PROMPT: Scan the entries and state how many lines contain "linejoin". Write no other text.

RECORDED DATA:
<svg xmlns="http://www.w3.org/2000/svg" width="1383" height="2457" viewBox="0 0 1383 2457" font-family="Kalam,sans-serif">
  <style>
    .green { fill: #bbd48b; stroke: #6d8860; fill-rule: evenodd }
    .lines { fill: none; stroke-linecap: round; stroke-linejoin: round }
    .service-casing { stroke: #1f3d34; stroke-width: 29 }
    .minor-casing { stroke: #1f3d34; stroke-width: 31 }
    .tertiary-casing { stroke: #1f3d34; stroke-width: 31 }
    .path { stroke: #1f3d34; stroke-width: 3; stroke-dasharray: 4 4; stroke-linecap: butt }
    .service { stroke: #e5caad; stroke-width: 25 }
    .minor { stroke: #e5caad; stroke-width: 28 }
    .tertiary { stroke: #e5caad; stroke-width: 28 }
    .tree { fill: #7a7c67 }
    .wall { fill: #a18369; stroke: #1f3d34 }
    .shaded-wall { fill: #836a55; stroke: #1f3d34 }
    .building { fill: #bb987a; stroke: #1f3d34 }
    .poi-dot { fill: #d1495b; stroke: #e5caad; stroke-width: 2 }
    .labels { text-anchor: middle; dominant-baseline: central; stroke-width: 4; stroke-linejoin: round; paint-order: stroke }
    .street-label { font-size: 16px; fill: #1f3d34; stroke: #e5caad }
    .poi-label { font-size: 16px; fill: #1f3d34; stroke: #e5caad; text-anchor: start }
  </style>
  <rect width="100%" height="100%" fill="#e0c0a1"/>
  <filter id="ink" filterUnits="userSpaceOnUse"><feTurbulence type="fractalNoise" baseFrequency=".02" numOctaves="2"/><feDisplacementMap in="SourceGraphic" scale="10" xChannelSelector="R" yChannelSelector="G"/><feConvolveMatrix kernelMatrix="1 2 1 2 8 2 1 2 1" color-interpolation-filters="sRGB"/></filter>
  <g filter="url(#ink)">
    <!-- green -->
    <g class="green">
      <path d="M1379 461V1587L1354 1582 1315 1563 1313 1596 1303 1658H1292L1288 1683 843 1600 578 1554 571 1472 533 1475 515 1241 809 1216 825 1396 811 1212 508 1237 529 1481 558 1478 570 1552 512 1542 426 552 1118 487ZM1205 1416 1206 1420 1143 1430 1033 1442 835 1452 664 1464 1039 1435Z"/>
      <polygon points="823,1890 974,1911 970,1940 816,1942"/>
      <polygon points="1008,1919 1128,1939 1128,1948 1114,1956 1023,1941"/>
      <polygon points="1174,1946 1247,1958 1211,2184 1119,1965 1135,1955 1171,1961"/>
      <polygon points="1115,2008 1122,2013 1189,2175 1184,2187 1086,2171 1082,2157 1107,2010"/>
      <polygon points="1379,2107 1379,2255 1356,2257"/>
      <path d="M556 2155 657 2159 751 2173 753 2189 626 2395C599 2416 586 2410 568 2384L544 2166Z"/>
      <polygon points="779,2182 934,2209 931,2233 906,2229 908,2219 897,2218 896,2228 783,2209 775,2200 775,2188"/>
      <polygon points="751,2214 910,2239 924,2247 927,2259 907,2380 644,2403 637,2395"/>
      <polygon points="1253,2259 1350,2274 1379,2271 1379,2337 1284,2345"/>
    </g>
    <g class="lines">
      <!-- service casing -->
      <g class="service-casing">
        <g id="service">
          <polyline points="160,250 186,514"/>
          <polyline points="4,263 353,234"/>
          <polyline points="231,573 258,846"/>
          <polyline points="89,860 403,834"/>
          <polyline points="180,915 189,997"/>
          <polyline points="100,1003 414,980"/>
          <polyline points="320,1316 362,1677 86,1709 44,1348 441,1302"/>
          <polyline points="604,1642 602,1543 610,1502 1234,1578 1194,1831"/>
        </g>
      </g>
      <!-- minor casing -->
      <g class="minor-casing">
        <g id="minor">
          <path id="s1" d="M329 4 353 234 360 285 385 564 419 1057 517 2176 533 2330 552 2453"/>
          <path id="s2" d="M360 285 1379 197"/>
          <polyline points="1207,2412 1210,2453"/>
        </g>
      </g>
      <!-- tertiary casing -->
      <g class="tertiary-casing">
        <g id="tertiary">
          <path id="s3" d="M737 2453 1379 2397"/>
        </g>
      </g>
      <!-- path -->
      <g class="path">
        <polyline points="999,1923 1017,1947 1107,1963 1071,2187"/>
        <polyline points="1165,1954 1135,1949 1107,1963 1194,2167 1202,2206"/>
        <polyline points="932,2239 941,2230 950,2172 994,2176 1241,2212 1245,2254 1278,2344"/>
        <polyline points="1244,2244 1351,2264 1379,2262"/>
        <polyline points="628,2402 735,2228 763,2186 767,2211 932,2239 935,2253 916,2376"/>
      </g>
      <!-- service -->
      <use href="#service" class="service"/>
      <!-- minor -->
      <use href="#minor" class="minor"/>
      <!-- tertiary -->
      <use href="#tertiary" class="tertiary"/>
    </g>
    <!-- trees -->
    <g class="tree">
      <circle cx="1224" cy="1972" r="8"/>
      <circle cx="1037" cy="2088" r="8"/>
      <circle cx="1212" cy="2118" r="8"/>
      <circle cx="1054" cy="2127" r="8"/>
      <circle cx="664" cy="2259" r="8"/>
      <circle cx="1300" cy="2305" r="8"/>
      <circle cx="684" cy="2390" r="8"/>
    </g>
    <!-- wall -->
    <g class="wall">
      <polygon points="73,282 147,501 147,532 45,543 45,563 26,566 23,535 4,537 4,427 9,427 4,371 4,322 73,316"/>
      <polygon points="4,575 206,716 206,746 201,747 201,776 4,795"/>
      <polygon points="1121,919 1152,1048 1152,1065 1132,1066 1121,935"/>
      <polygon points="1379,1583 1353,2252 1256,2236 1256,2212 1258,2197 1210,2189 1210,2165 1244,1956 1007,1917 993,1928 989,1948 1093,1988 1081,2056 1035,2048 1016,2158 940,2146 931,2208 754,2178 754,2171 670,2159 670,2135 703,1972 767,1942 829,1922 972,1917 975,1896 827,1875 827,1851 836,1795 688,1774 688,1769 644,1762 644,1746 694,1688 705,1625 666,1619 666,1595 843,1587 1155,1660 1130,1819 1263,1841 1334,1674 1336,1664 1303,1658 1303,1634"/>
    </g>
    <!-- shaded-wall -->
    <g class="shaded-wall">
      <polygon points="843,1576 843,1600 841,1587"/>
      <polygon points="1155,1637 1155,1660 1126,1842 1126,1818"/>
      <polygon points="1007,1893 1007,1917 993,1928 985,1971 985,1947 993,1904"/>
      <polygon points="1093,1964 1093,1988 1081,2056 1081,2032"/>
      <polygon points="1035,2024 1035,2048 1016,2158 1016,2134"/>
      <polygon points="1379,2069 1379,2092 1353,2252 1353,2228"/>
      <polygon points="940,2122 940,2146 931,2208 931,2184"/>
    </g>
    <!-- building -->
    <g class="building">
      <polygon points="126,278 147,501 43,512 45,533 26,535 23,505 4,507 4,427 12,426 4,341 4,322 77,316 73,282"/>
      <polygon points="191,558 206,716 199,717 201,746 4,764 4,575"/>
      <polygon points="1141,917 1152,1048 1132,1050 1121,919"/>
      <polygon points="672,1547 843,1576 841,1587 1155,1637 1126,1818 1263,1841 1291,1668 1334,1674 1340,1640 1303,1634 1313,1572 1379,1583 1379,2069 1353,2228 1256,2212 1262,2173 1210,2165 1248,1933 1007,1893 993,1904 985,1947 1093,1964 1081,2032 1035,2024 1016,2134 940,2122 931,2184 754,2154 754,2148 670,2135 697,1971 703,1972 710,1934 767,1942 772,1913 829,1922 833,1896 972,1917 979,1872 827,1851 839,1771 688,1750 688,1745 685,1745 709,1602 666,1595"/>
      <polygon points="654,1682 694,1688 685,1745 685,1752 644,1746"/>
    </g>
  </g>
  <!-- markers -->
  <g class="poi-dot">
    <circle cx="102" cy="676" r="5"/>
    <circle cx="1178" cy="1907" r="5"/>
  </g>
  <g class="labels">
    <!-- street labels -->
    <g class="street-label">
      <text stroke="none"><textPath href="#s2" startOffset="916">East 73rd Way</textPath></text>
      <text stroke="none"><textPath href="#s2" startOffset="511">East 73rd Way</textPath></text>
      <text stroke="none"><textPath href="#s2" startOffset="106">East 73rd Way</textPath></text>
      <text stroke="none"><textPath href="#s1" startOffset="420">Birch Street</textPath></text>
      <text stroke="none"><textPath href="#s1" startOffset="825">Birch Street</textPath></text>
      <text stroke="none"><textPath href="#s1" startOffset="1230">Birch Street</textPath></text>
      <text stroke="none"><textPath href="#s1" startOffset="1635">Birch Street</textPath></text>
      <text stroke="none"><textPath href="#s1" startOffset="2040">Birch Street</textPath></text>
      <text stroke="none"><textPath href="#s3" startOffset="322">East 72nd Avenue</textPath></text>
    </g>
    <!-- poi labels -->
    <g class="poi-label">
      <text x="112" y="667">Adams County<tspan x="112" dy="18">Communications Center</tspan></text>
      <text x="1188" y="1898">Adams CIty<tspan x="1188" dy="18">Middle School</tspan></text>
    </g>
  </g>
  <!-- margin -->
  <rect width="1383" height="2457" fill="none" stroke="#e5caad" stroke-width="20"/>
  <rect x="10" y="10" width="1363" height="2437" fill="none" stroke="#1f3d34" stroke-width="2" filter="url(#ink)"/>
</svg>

TASK ANSWER: 2